Beach ambassadors provide information and tips to visitors

Not everyone on the beach this summer will be working on their tan and swimming in the lake.

Beach ambassadors Brittany Maukonen and Mike Saby were working at their information shelter Monday. Stefan Dugas is the other beach ambassador.

Not everyone on the beach this summer will be working on their tan and swimming in the lake. Sylvan Lake’s beach ambassadors will again be patrolling the area, offering information about the town to those who need it.

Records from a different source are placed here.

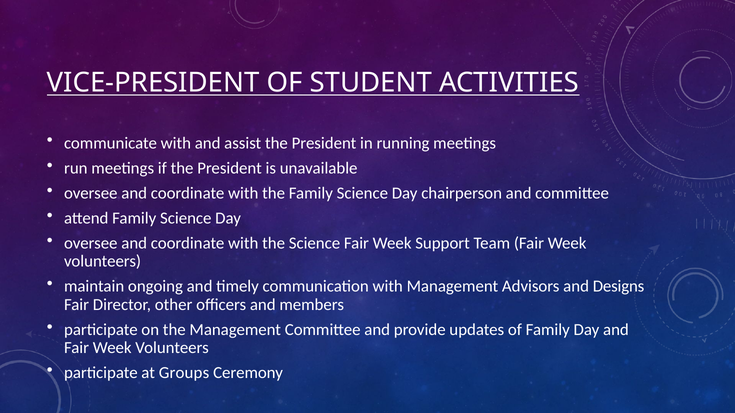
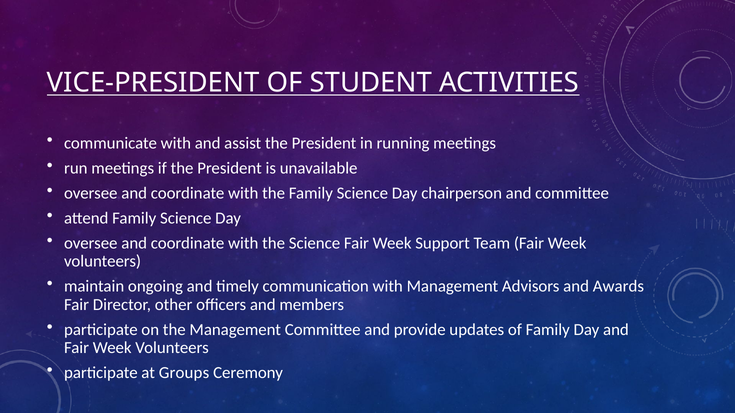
Designs: Designs -> Awards
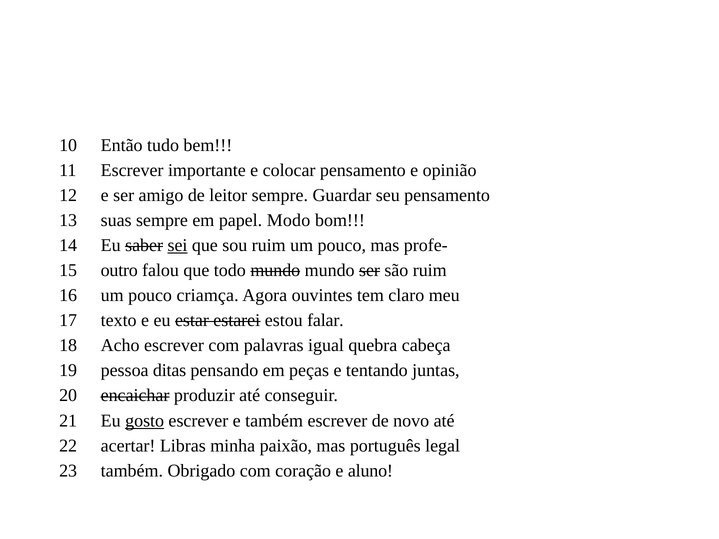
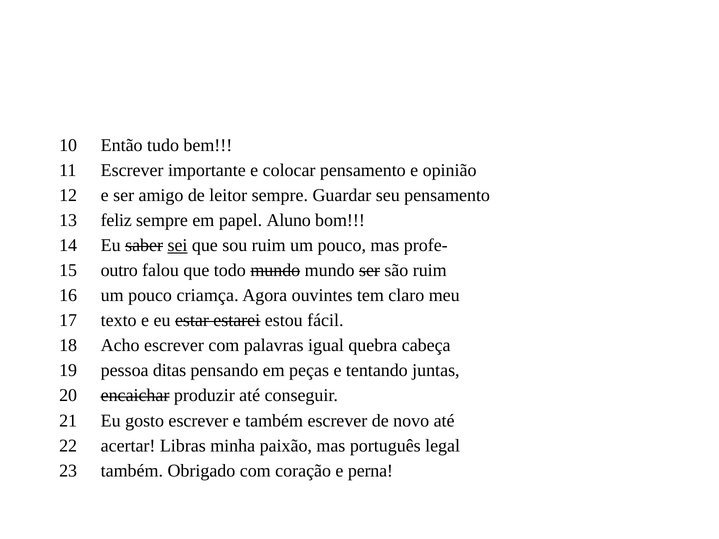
suas: suas -> feliz
Modo: Modo -> Aluno
falar: falar -> fácil
gosto underline: present -> none
aluno: aluno -> perna
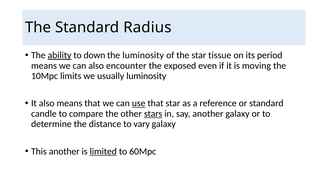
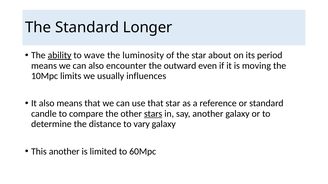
Radius: Radius -> Longer
down: down -> wave
tissue: tissue -> about
exposed: exposed -> outward
usually luminosity: luminosity -> influences
use underline: present -> none
limited underline: present -> none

According to Joanne Gaudet, communications officer for the Town of Sylvan Lake, beach ambassadors are a benefit to both tourists and local businesses. Their main job is to provide visitors with any information of interest to them, including events and tourist-oriented businesses. Ambassadors are also trained in first aid, should it be needed, and are equipped with a walkie-talkie while on the job.

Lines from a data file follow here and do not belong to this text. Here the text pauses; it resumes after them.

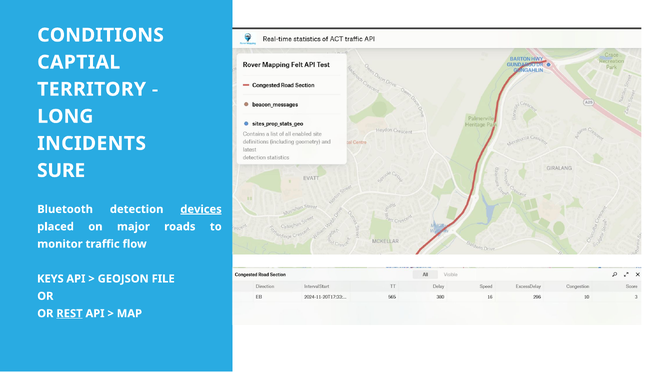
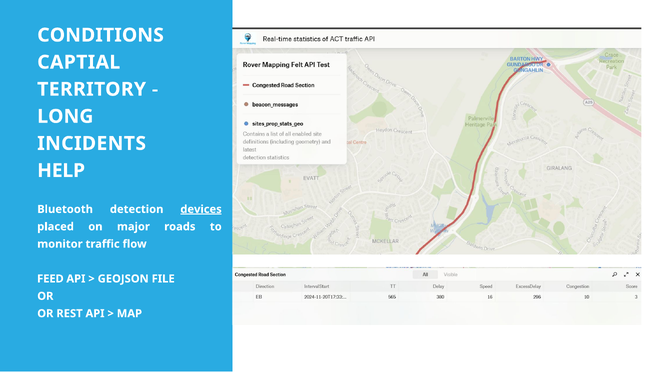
SURE: SURE -> HELP
KEYS: KEYS -> FEED
REST underline: present -> none
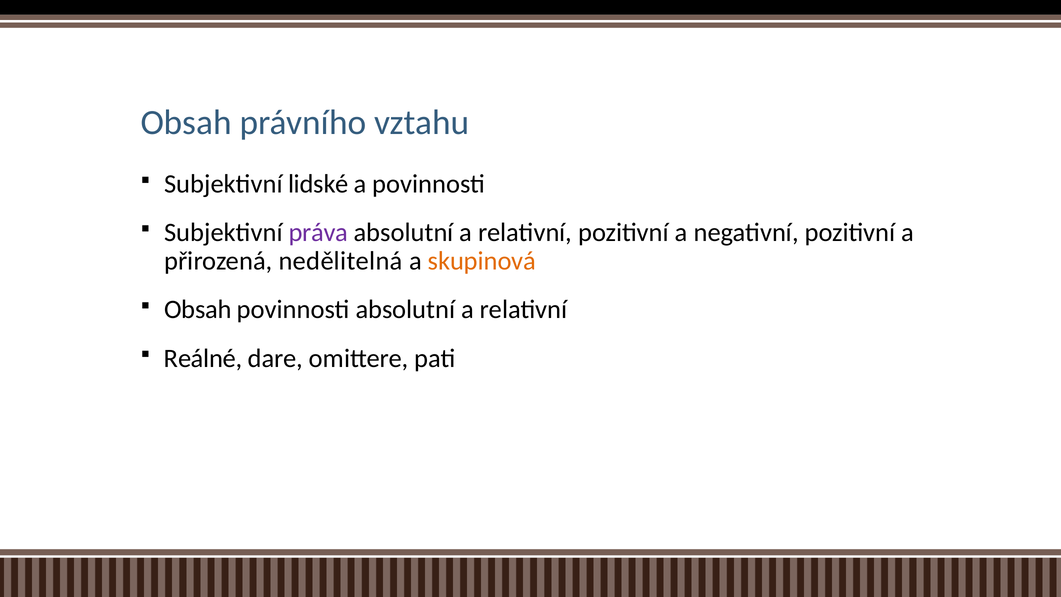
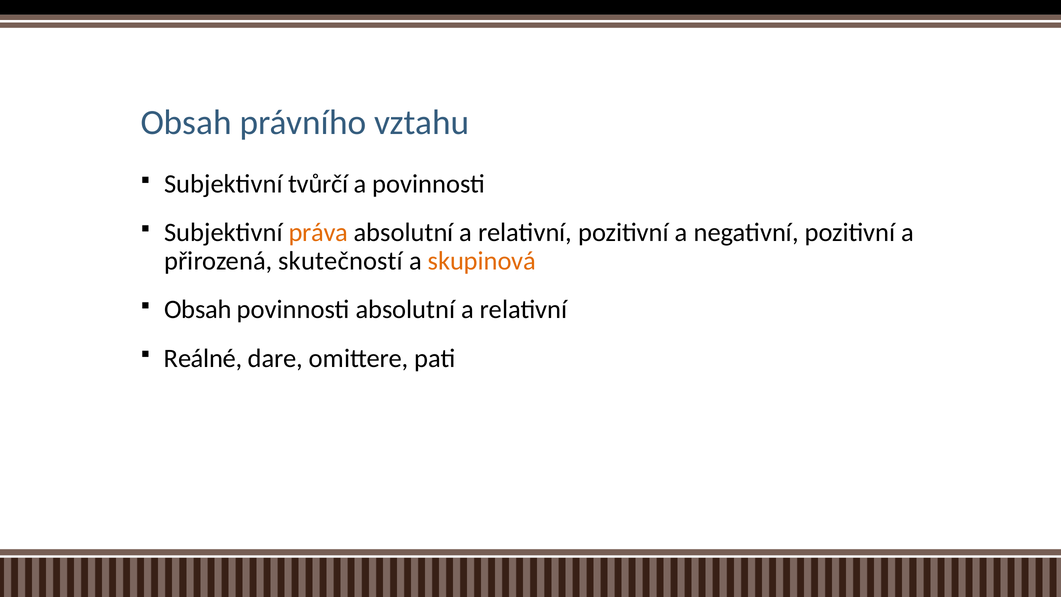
lidské: lidské -> tvůrčí
práva colour: purple -> orange
nedělitelná: nedělitelná -> skutečností
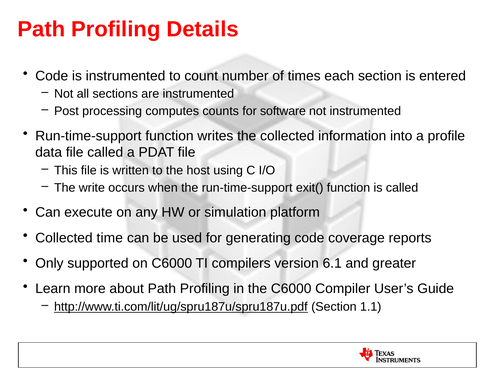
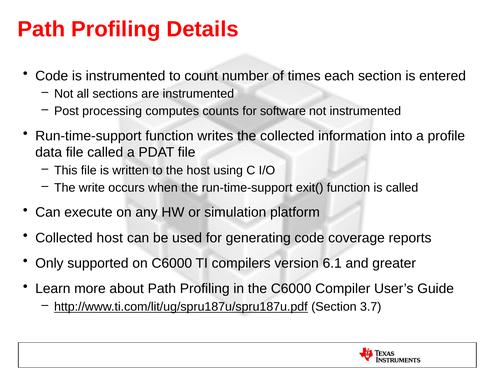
Collected time: time -> host
1.1: 1.1 -> 3.7
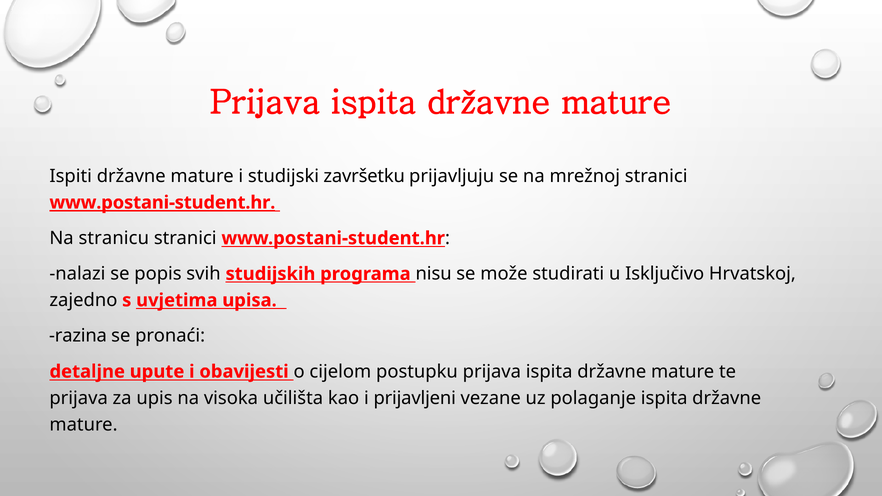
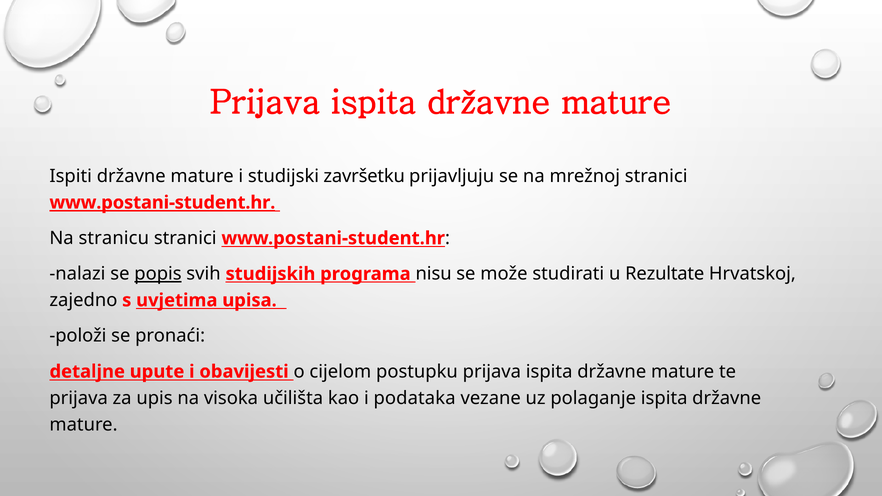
popis underline: none -> present
Isključivo: Isključivo -> Rezultate
razina: razina -> položi
prijavljeni: prijavljeni -> podataka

“They’re kind of playing the role of a visitor information booth on feet,” said Gaudet.

While the ambassadors have a small shelter from which they provide information, the majority of their job is conducted on foot by patrolling the beach. They were told to look for people who might be lost, and had the opportunity to meet local business owners to gain information about them before they started foot patrol. Gaudet said all ambassadors are knowledgeable about accommodation, restaurants, and local happenings.

This is the second year the beach ambassadors have provided their service. Gaudet said that while the town already has a tourist office, the ambassadors were intended to be a more proactive way of informing visitors.

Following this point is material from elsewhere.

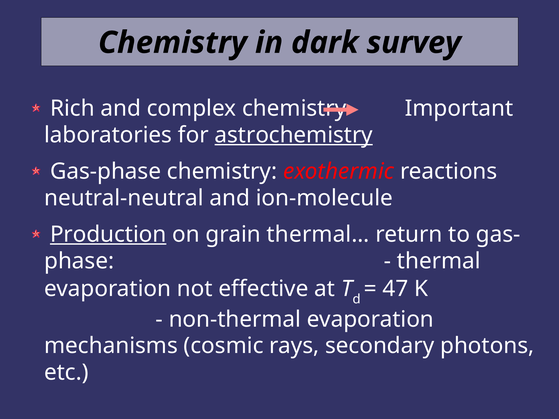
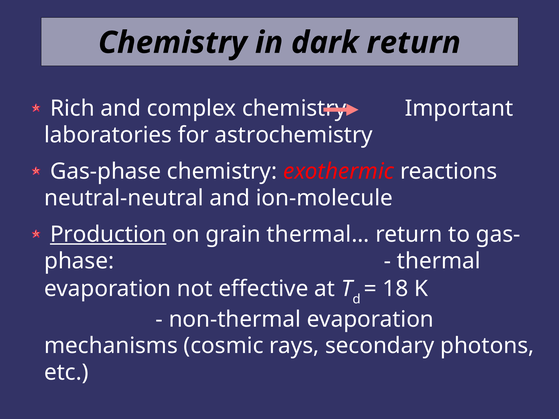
dark survey: survey -> return
astrochemistry underline: present -> none
47: 47 -> 18
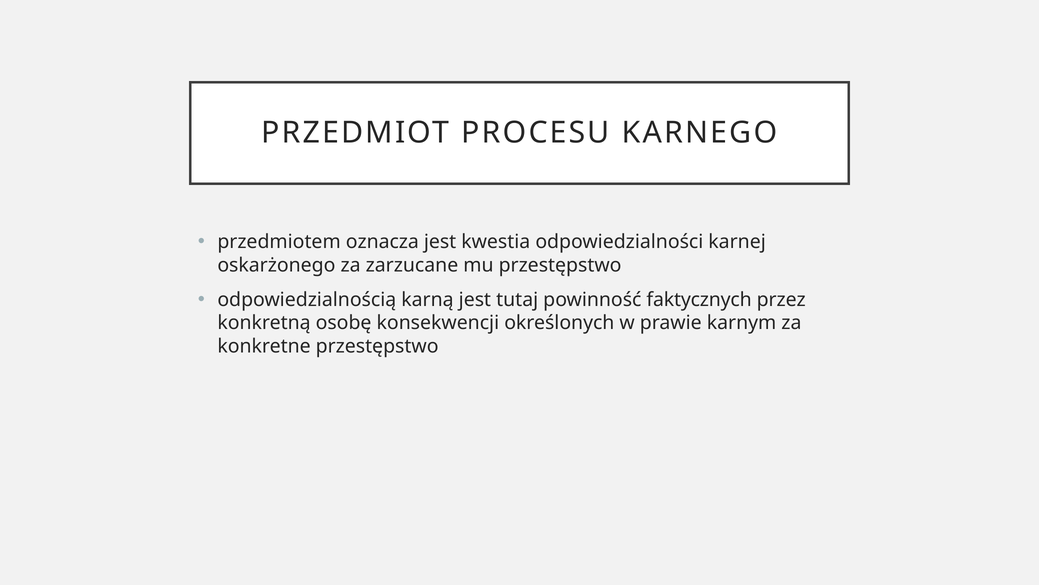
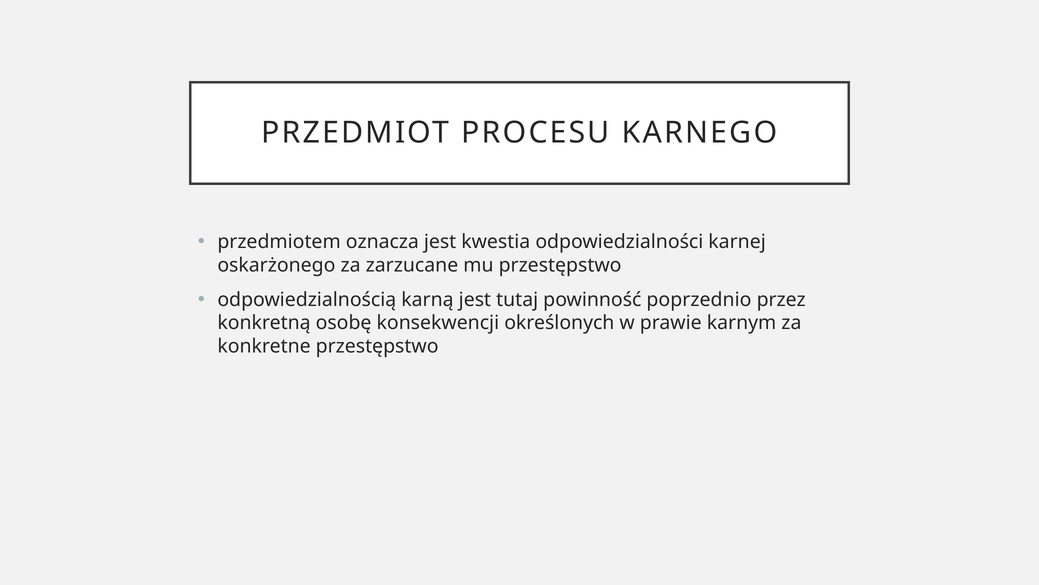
faktycznych: faktycznych -> poprzednio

“I think it’s a very valuable program,” Gaudet said. She added that as a beachgoer, she would not want to leave the beach to find information. This is the best way of informing people who aren’t in touch with local media sources and who would not otherwise hear about events.

Gaudet said there are lots of opportunities for the beach ambassadors to promote local businesses, in addition to providing information to tourists.

The ambassadors are also in a good position to monitor public opinion about the town, based on the types of questions they receive. Last year, they were able to come up with ideas about improvements for different events and services in town. Gaudet said one area of confusion was the issue of dogs on the beach. Some people did not understand why no dogs were allowed, or didn’t know where they could go to be with their pet. Gaudet clarified that because the beach is part of a provincial park, the town can’t control its laws.

The only complaint the town received about the ambassadors last year was that they weren’t visible enough. They are wearing uniforms this year.

Last year, the ambassadors spent their entire shifts on the beach. If it was raining or there was construction, they weren’t busy enough, said Gaudet. This year, they will help coordinate events in town, and will help with parks and recreation maintenance duties in the case of inclement weather.

There are three beach ambassadors employed this year, all of whom are students at Red Deer College, said Gaudet. They include Mike Saby and Brittany Maukonen of Sylvan Lake and Stefan Dugas of Penhold.